This project relate to building a plagiarism detector that examines a text file and performs binary classification; labeling that file as either plagiarized or not, depending on how similar that text file is to a provided source text. Detecting plagiarism is an active area of research; the task is non-trivial and the differences between paraphrased answers and original work are often not so obvious..

Getting Started

General Outline

This project will be broken down into the following main parts:

  • Download or otherwise retrieve the data.
  • Process / Prepare the data.
  • Upload the processed data to S3.
  • Train a chosen model.
  • Test the trained model (typically using a batch transform job).
  • Deploy the trained model.
  • Use the deployed model.

Prerequisites

  • NumPy - A fundamental package for scientific computing with Python.
  • Pandas - A library providing high-performance, easy-to-use data structures and data analysis tools.
  • ScikitLearn - Simple and efficient tools for data mining and data analysis
  • Matplotlib - Matplotlib is a Python 2D plotting library which produces publication quality figures in a variety of hardcopy formats and interactive environments across platforms
  • Pickle - The pickle module implements binary protocols for serializing and de-serializing a Python object structure.
  • Sea Born - Seaborn is a Python data visualization library based on matplotlib. It provides a high-level interface for drawing attractive and informative statistical graphics.
  • boto3 - Boto is the Amazon Web Services (AWS) SDK for Python. It enables Python developers to create, configure, and manage AWS services, such as EC2 and S3. Boto provides an easy to use, object-oriented API, as well as low-level access to AWS services.
  • SageMaker - SageMaker Python SDK is an open source library for training and deploying machine learning models on Amazon SageMaker.

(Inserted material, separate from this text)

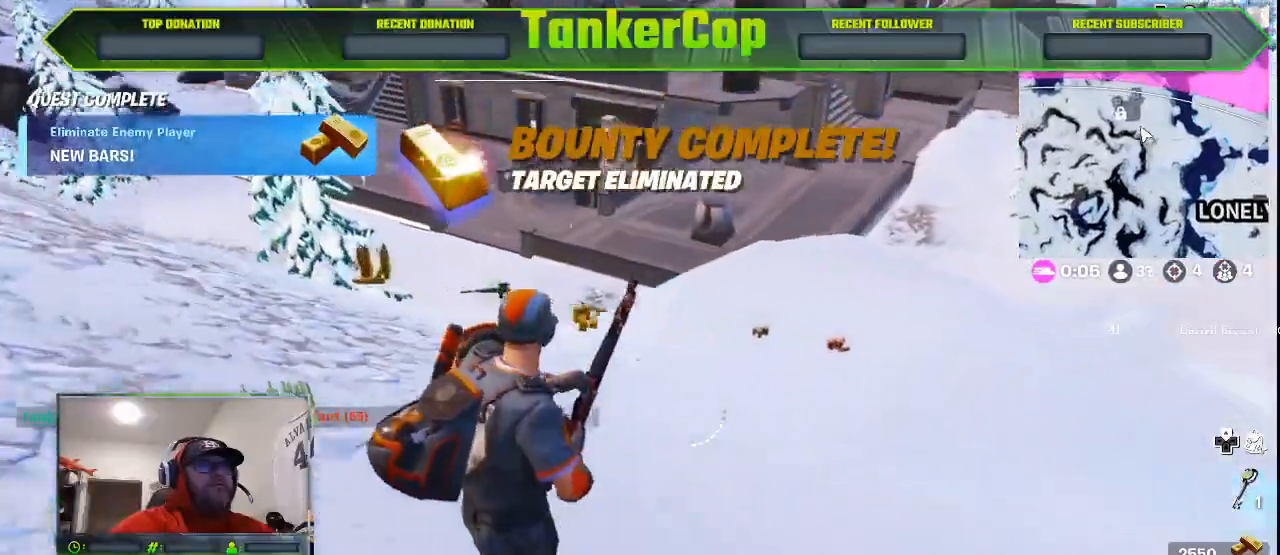
Gameplay with a controller (PlayStation layout); each line is a JSON object with the inputs held at the frame after it (dt_ms = milliseconds from this image to that frame). "events" lists button and stick changes between this image and that frame as [ms after this image, input, new state], when the widget could be followed in between.
{"dt_ms": 500, "buttons": [], "left_stick": "up-right", "right_stick": "center", "events": []}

You will also need to have software installed to run and execute a Jupyter Notebook

If you do not have Python installed yet, it is highly recommended that you install the Anaconda distribution of Python, which already has the above packages and more included.

Code

The project is divided into two parts. The code is provided in the 1_Data_Exploration.ipynb,SageMaker Project.ipynb notebook file. You will also be required to use aws SageMaker platform in the section Linear Learner to execute the code. This section is executed on Amazon SageMaker platform notebook. LinearLearner is a buitlin algorithm and we are only able to train and deploy this algorithm on Amazon SageMaker.

Run

In a terminal or command window, navigate to the top-level project directory Project_Sentiment_Analysis/ (that contains this README) and run one of the following commands:

ipython notebook SageMaker Project.ipynb

or

jupyter notebook SageMaker Project.ipynb.ipynb

This will open the Jupyter Notebook software and project file in your browser.

Data

In this project datasets are provided by Udacity and limited to this project.

Running the tests

Once our model is deployed, we can see how it performs when applied to the test data. Assuming data is stored locally in data_dir and named test.csv. The labels and features are extracted from the .csv file.

We use our deployed predictor to generate predicted, class labels for the test data. Then we Compare those to the true labels, test_y, and calculate the accuracy as a value between 0 and 1.0 that indicates the fraction of test data that our model classified.

Break down into end to end tests

In this project we choosed two models LinearLearner which is a builtin sagemaker algorithm and PyTorch Neural Network Classifier. After that we compare and select the best one.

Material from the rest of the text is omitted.